**Excerpt to read**

▶

50 g of synthetic mica (NK-8G, obtained from Korea Synthetic Pearl) is added in 500 mL of 95% ethanol and stirred. 3.0 mL of N-[3-(trimethoxysilyl)propyl]ethylenediamine is slowly added dropwise to the reaction solution, the temperature of the reaction solution is raised, and refluxed for 15 hours. The temperature of the reaction solution is lowered, filtered, and washed with 95% EtOH. The prepared aminosilane-coated mica is dried.

[Preparation Example 6] Preparation of Aminosilane-Coated TiO₂

50 g of TiO₂ (not for sale, obtained from Korea Synthetic Pearl) is added in 500 mL of 95% ethanol and stirred. 3.0 mL of 3-aminopropyltriethoxysilane is slowly added dropwise to the reaction solution, the temperature of the reaction solution is raised and refluxed for 15 hours. The temperature of the reaction solution is lowered, filtered, and washed with 95% EtOH. The prepared aminosilane-coated TiO₂ is dried.

◀

**Data below**
▶

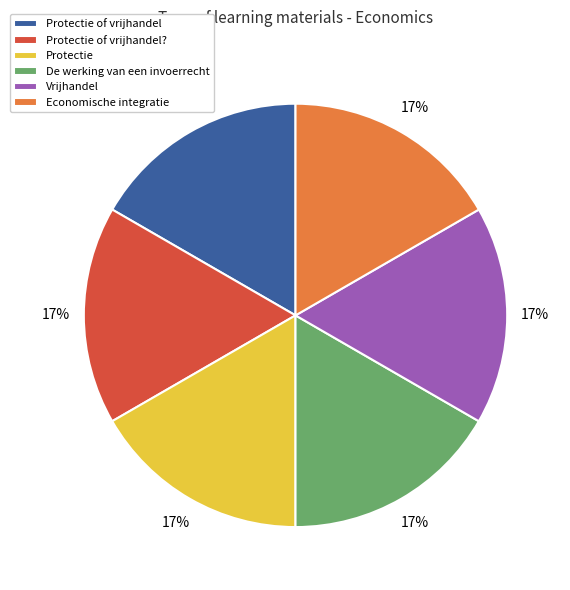

True or false: Protectie of vrijhandel? accounts for 17% of the total.

True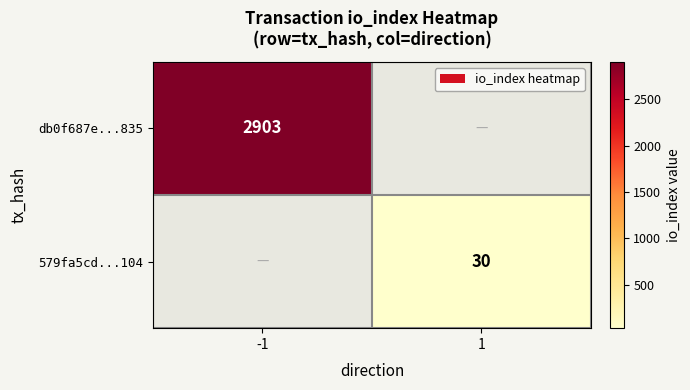

Is it true that db0f687e...835 equals 4822.6 at -1?

False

◀

**Actions to take**
• A. Copy out the stretch of the aminosilane coating procedure from "50 g of TiO₂" through "TiO₂ is dried.".
• B. In the aminosilane coating procedure, which silane compound is added dropwise to the TiO₂ suspension?

**Answers to each task**
• A.
50 g of TiO₂ (not for sale, obtained from Korea Synthetic Pearl) is added in 500 mL of 95% ethanol and stirred. 3.0 mL of 3-aminopropyltriethoxysilane is slowly added dropwise to the reaction solution, the temperature of the reaction solution is raised and refluxed for 15 hours. The temperature of the reaction solution is lowered, filtered, and washed with 95% EtOH. The prepared aminosilane-coated TiO₂ is dried.

• B. 3-aminopropyltriethoxysilane